An Exploration of Factors Influencing Crappie Early Life History in Three Alabama Impoundments
Russell A. Dubuc , Dennis R. DeVries Transactions of the American Fisheries Society
2002 American Fisheries Society

Although black crappie Pomoxis nigromaculatus and white crappie P. annularis represent important sport fisheries in North America, we still know little about what influences their variable recruitment. Several abiotic (e.g., water level fluctuations) and biotic (e.g., prey abundance and size structure) factors have been suggested as important to crappie recruitment, but results have not been consistent among studies. We quantified adult characteristics, larval abundance, growth, diet, and postlarval juvenile abundance of crappies in three Alabama impoundments to determine factors consistently affecting crappie life stages across systems. Although adult condition (relative weight, Wr), fecundity, egg diameter, gonadosomatic index, and ovary weight differed among the three impoundments, the differences were not consistent with among‐lake differences in chlorophyll‐a concentration. Larval density was highest in the least productive system (Lake Martin), and larval production was not related to either adult condition or fecundity. Diet analysis indicated that larvae 4‐14 mm in total length strongly selected the smallest prey available in all lakes but that larvae in Lake Martin consumed greater numbers and a higher biomass of crustacean zooplankton than those in Weiss and Jones Bluff lakes, probably because of the higher density of large zooplankton in Lake Martin. Despite the generally earlier presence in spring of crappie larvae in Lake Martin during both years, age‐0 crappies in that lake were not larger than those in the other two lakes in summer. This is probably attributable to cooler early‐spring water temperatures in Lake Martin. The catch of postlarval juvenile crappies was higher in the more productive lakes than in Lake Martin. Collectively, our results were not consistent with our expectation that lake productivity would positively influence the density of both zooplankton and age‐0 crappies. The lack of a positive relationship between larval crappie density and system productivity or zooplankton size was an unexpected result that is probably important to the early life survival and eventual recruitment of crappies and that warrants further investigation.

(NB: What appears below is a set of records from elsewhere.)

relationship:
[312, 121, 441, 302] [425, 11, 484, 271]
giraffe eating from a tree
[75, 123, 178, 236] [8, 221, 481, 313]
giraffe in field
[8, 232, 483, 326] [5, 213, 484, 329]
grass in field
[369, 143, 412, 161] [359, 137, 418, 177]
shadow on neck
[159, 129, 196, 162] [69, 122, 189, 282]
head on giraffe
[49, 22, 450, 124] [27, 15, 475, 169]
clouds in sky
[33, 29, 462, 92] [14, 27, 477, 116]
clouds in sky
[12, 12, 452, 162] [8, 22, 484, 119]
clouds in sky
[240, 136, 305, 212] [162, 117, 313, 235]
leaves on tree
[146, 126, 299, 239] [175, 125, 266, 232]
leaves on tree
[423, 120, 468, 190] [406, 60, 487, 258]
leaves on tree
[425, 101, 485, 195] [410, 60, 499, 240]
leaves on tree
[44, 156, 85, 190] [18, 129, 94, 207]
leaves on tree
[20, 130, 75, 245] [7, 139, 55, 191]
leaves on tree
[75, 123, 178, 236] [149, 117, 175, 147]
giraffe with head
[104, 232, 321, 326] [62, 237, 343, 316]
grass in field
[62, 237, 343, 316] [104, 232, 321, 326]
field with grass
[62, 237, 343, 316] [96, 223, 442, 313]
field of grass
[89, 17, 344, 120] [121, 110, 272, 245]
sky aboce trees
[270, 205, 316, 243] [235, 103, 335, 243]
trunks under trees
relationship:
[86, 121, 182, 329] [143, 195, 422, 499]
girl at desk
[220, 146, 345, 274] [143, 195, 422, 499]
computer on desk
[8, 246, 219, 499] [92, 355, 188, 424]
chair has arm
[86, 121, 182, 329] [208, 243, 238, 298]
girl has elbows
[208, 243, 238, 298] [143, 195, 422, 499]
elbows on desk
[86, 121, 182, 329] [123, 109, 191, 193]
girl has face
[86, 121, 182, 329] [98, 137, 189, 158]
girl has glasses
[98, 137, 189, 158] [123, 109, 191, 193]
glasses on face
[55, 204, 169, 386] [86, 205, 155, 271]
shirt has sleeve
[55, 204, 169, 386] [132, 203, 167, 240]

However, little is known about factors affecting early life and eventual recruitment of white crappie Pomoxis annularis and black crappie P. nigromaculatus, despite their importance as sport fishes. Because crappie populations typically undergo cyclic and variable recruitment (Swingle and Swingle 1967; Allen and Miranda 2001), identifying mechanisms influencing year‐class strength is desirable.
Clearly, production of eggs and survival of larvae are important in determining year‐class strength (Siefert 1968). Density‐dependent reproductive potential (i.e., increased fecundity and increased larval fish production at low adult density) has been suggested as important for renewing crappie populations during periods of reduced adult density, as might occur with heavy exploitation (Jensen 1971; Healey 1978; Mathur et al. 1979; see also Allen and Miranda [2001] concerning the influence of environmental factors on density‐dependent recruitment in crappies). In addition, abiotic factors may influence the spawning activity and early life survival of crappies (Jenkins 1955; Goodson 1966; Mathur et al. 1979; Mitzner 1984). Increased water levels, both before and during spawning, may provide more favorable conditions for crappie reproduction by increasing the coverage of vegetated areas, which are preferred as spawning habitat (Hansen 1965; Beam 1983).